The state of SD, being notoriously bad losers, sought a stay on the order pending appeal. Of course, in order to get a stay and hold the young man in prison illegally for a longer time, they had to have a likelihood of winning on appeal. They not only were not likely to win on appeal, but they didn't have snowball's chance in the hot place of winning on appeal! The judge denied their request for stay

The state appealed the District Court decision to the eighth circuit. They lost before a three-judge panel. Not to be bested by a former inmate who represented himself (and did jailhouse lawyer work for other inmates), they sought a hearing before the entire panel. They lost. They applied for a writ of certiorari before the United States Supreme Court. The case law is so clear on this matter, that they had no chance of being granted a hearing on the writ before the United States Supreme Court. The Supreme Court refused to hear the writ. Gee, did the state finally have to admit defeat?

The State of South Dakota apparently does not understand due process. They continue to send people back to prison on revocation of probation, parole or supervised release, ignoring the law and due process. They take good time, add dead time, and in the end extend a person's sentence in violation of the Ex post facto clause of the United States Constitution. That constitutional guarantee says that a law cannot be passed to punish an act that was not a crime when it was committed. It also prohibits extending a sentence without a new finding of guilt, according to the United States Supreme Court. Our Board of Pardons and Paroles does that in many of the cases of revocation.

They apparently have not accepted the fact that there is a limit to the power of the state to take one's freedom away. What is so difficult to understand about the concept that parole cannot be revoked after the period of parole has ended? What is so difficult to understand about the concept that when a sentence is up, a person has to be released? There is no need for parole, when a person has flat-timed the sentence. No, dah?

Where are the attorneys for inmates who are so blatantly held in violation of their constitutional rights? The state has done away with the law library, and has hired an attorney under contract who is apparently the only source of legal information for inmates. He never forgets for whom he works, however. Jailhouse lawyers can no longer work within our prison system. In a recent case in the Eighth Circuit Court of appeals, that court ruled that "A prison system may experiment with prison libraries, jailhouse lawyers, private lawyers on contract with the prison, or some combination of these and other devises, so long as there is no actual harm to the access [to the courts] rights of particular inmates. (Archie Bear v. Walter Kautzky ­ No 01-3462, decided October 4, 2002)

In that case the Iowa State Prison had issued a policy restricting inmate correspondence with jailhouse lawyers, and made a contract attorney available to inmates. The inmates filed suit about that policy claiming that the contract attorney "knew nothing about criminal law and was unable to provide research assistance, conduct investigations, or file papers." Kinda sounds like the job description of the contract attorney for the SD penal system, Huh? The District Court for the Southern District of Iowa granted an injunction to the inmates to prevent the policy prohibiting contact with jailhouse lawyers from going into effect.

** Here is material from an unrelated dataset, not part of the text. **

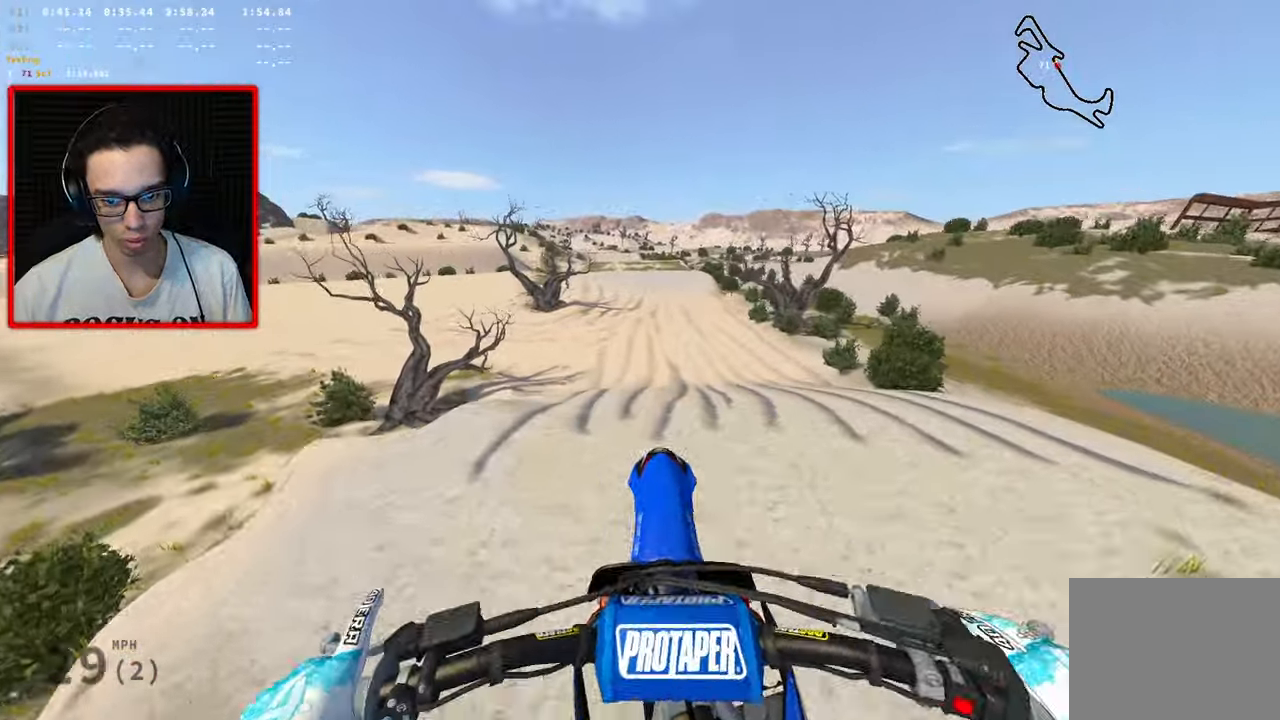
{"buttons": ["R2"], "left_stick": "center", "right_stick": "center", "events": [[133, "R2", "down"], [250, "left_stick", "up"], [466, "left_stick", "center"]]}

The State of Iowa appealed the District Court ruling. Guess they're bad losers too. The Eighth Circuit upheld the District Court ruling for the inmates. That ruling said that banning all inmate to inmate legal correspondence violated the Supreme Court's "repeated caution that inmates do have first Amendment rights and therefore free speech restrictions must be justified by legitimate penological concerns.

What! Inmates have First Amendment rights? I believe inmates within the South Dakota prison system have no satisfactory alternative to inmate legal assistance, just like those at ISP. Where was the contract lawyer for inmates in the SD Penal System, during the 416 days Nicole Figg's sentence was illegally extended?